▶ [Direction]: Pick out each line in the data below that contains the string "disambiguationData" and copy it.

▶ [Material for this exercise]:
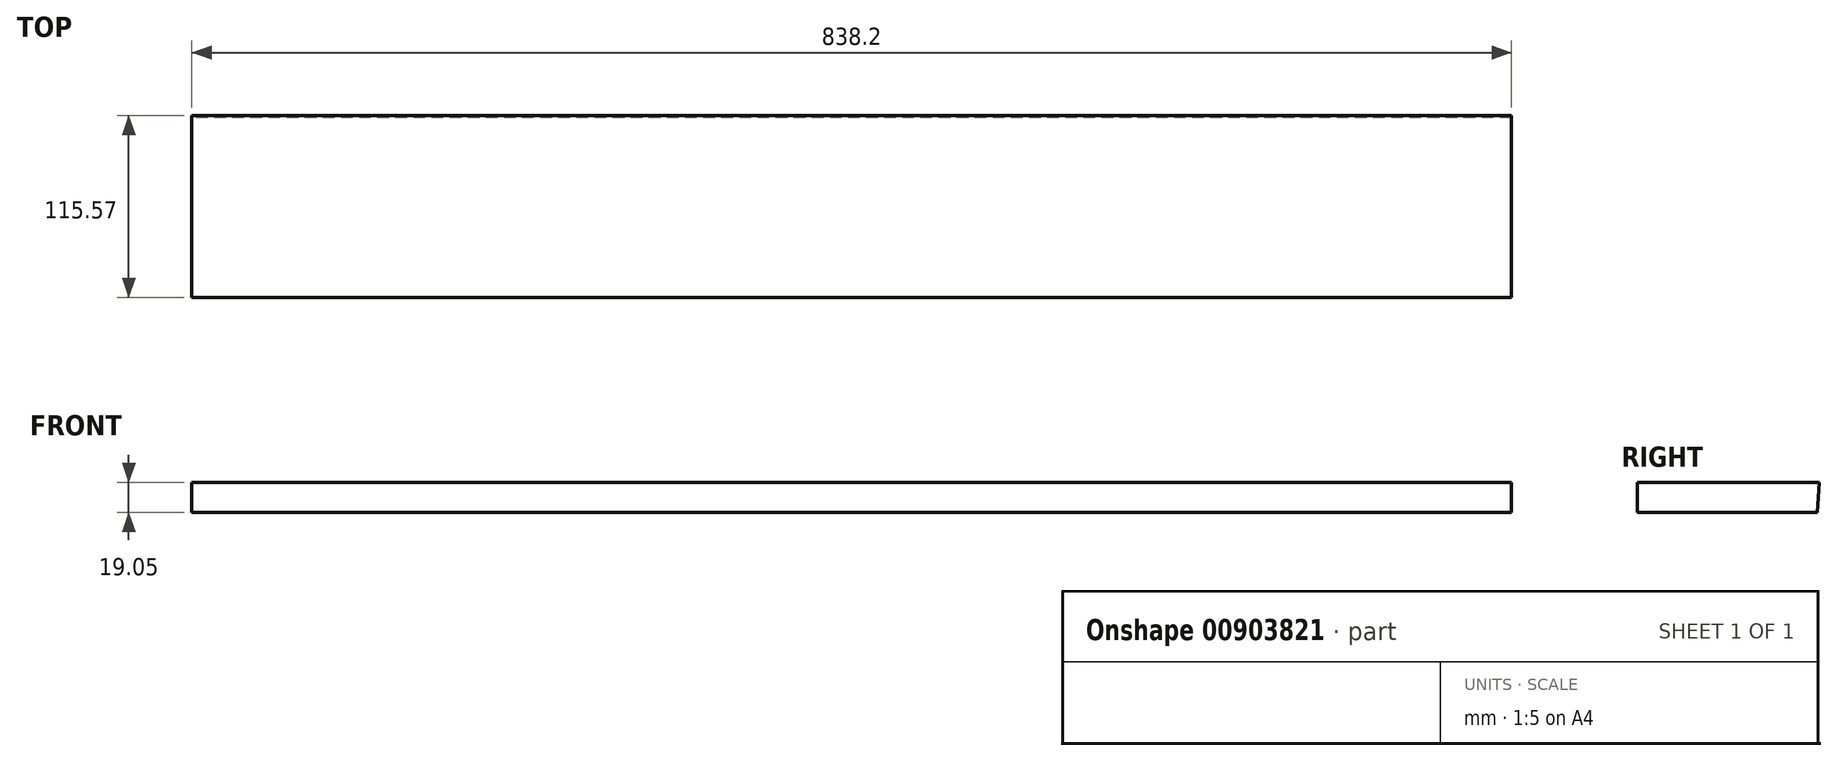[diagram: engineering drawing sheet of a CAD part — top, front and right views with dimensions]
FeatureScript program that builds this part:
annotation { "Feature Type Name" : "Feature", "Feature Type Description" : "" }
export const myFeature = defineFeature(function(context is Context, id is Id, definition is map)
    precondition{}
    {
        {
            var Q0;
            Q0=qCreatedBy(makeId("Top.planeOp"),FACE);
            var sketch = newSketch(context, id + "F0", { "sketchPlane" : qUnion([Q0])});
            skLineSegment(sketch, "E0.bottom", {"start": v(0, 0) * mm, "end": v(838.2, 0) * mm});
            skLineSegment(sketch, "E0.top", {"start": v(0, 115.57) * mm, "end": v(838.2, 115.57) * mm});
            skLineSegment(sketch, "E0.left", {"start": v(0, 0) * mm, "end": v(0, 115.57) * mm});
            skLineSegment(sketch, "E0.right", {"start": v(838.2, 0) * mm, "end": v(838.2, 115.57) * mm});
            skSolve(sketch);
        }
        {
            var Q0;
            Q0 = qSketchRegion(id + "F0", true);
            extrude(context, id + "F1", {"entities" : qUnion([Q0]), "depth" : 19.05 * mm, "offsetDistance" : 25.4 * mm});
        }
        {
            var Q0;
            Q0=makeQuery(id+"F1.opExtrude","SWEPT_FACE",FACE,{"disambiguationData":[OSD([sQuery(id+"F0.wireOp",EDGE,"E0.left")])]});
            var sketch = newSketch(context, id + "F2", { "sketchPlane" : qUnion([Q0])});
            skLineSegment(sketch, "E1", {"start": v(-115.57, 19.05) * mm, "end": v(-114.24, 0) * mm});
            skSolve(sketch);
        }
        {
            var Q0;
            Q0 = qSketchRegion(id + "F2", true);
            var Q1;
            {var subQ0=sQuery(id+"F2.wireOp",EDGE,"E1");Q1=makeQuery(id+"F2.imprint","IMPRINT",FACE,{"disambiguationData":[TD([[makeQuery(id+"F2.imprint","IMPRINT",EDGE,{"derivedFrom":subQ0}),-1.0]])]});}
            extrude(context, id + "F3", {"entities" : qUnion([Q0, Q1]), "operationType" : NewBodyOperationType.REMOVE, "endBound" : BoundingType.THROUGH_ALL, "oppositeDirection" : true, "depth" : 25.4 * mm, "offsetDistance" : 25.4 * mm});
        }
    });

▶ [Full response]:
            Q0=makeQuery(id+"F1.opExtrude","SWEPT_FACE",FACE,{"disambiguationData":[OSD([sQuery(id+"F0.wireOp",EDGE,"E0.left")])]});
            {var subQ0=sQuery(id+"F2.wireOp",EDGE,"E1");Q1=makeQuery(id+"F2.imprint","IMPRINT",FACE,{"disambiguationData":[TD([[makeQuery(id+"F2.imprint","IMPRINT",EDGE,{"derivedFrom":subQ0}),-1.0]])]});}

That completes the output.